Form Your Own Berhad Company

4 Steps to Build Your Public Company

A Berhad company is a public company. Every Berhad company has the abbreviation “Bhd.” at the end of its name (e.g., DEF Growth Bhd).

If you’re starting from zero, the process would be the same as incorporating a private (Sdn Bhd) company. The main difference is that, for a public company, there will be more documents to submit to SSM in order to complete the application process.

If you already have private company, you may convert it into a public company.

Cheng & Co_4Steps to form a Sdn Bhd

The Process: An Overview

Whichever of the two mentioned route you take, the journey with us is the same. The series of steps are as follows:

  1. Meet and speak with Us
  2. Sign and Return Our Quotation
  3. Settle Your Application
  4. Settle Everything Else

Step 1: Meet and Speak with Us

That’s right. It starts with your first call to us. You’ll meet with us, and tell us everything about what you have in mind. You’ll also provide us with all details and documents pertinent to the application.

Step 2: Sign and Return Our Quotation

After Step 1, we’ll review your request, and issue you a quotation, listing our price. If you agree, you’re to sign and return the quotation to us.

Step 3: Settle Your Application

After Step 2 is done, we’ll help you prepare your forms and supporting documents, and submit them to SSM, along with settling all applicable application fees.

Step 4: Settle Everything Else

If you’re incorporating a public company anew (i.e., not converting from a private company), once your application is approved, you’ll need to appoint a company secretary within 30 days. Furthermore, you’re advised to get all other business licenses needed before your company begins operating. If you’d like, we could help you with those as well.

How is pricing determined for this service?

For incorporating a public company, the incorporation fee, subject to SST, is dependent on the amount payable for statutory incorporation charges to SSM, amount payable for each name (shareholder or director) searched, and a fee for our assistance in drafting your company’s constitution. A company’s constitution is, while good to have, is not mandatory. Therefore the charges for drafting it is optional. In addition, the fee should also include other services if requested, such as for helping your company to get needed business licenses.

Cheng & Co_Forming Berhad Pricing

Incorporate A Berhad Co. Now

Frequently Asked Questions

How long would the process take?

It would depend how quickly we could get all important details and documents for the submissions. SSM takes only a day to review and approve an application. The submission of your application is done online, and therefore, would not take up too much time.

Why would anyone want to convert a private company into a public Company?

Well, among the advantages of being a public company is a follows:

it can have more than 50 shareholders; and
it, provided that it has met all relevant requirements, may be able to list on the stock market.

Basically, it boils down to one thing, getting potentially better access to more capital for expansion. In addition to more investors, a public company would more likely be able to secure bigger loans from banks.

What is the difference between incorporating a private company and a public company?

It’s mainly the amount of documents that you must submit during your application. In addition to the same set of documents that you need to submit for a private company, you’ll also need to, for example, submit a prospectus for your public company to SSM.
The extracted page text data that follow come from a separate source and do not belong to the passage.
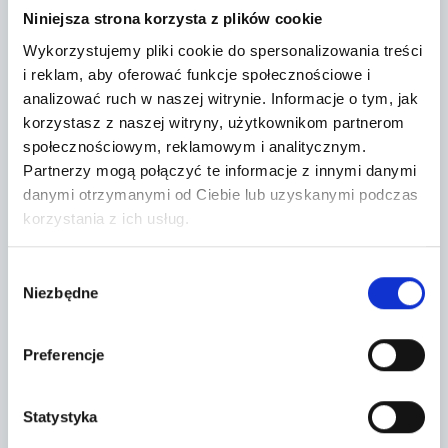
Niniejsza strona korzysta z plików cookie
Wykorzystujemy pliki cookie do spersonalizowania treści
WŁAŚCICIEL :
i reklam, aby oferować funkcje społecznościowe i
analizować ruch w naszej witrynie.
Informacje o tym, jak
PEKAO LEASING SP Z O. O.
korzystasz z naszej witryny, użytkownikom partnerom
społecznościowym, reklamowym i analitycznym.
Partnerzy mogą połączyć te informacje z innymi danymi
danymi otrzymanymi od Ciebie lub uzyskanymi podczas
Regulaminy sprzedawcy
korzystania z ich usług.
Wybór
Niezbędne
zgody
Lokalizacja:
Grójec,
Preferencje
Metalowa 10
Statystyka
+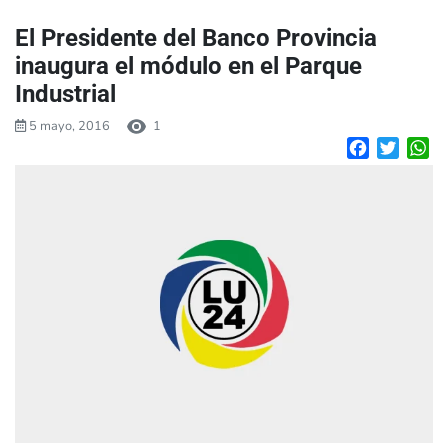
El Presidente del Banco Provincia
inaugura el módulo en el Parque
Industrial
5 mayo, 2016
1
Facebook
Twitte
W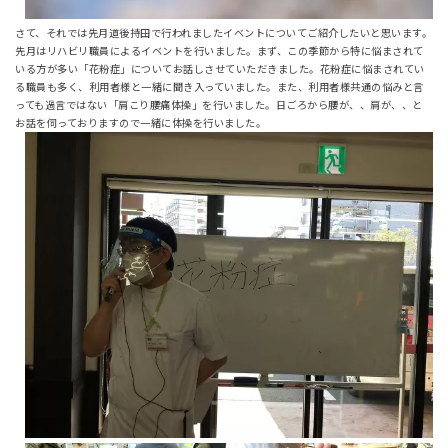
さて、それでは先月道後持田で行われましたイベントについてご紹介したいと思います。
先月はリハビリ職員によるイベントを行いました。まず、この季節から特に悩まされて
いる方が多い「花粉症」についてお話しさせていただきました。花粉症に悩まされてい
る職員も多く、利用者様と一緒に聞き入っていました。また、利用者様共通の悩みと言
っても過言ではない「肩こり腰痛体操」を行いました。日ごろから腰が、、肩が、、と
お話を伺っておりますので一緒に体操を行いました。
In order to convert to a public company, what would I have to pay and submit?

In order to convert your private company into a public company, you’ll need to submit the following to SSM:

a) a Notice of Conversion from private to public company, to be passed by special resolution by shareholders, which must:
– specify any change in name;
– that the company has complied with all applicable rules;
b) issue a statement in lieu of prospectus;
c) a statutory declaration verifying that, before commencing any business as a public company, every director has paid in full for the shares that own in the company;
d) an application fee; and
e) your company’s original Notification of Registration or Certificate of Incorporation.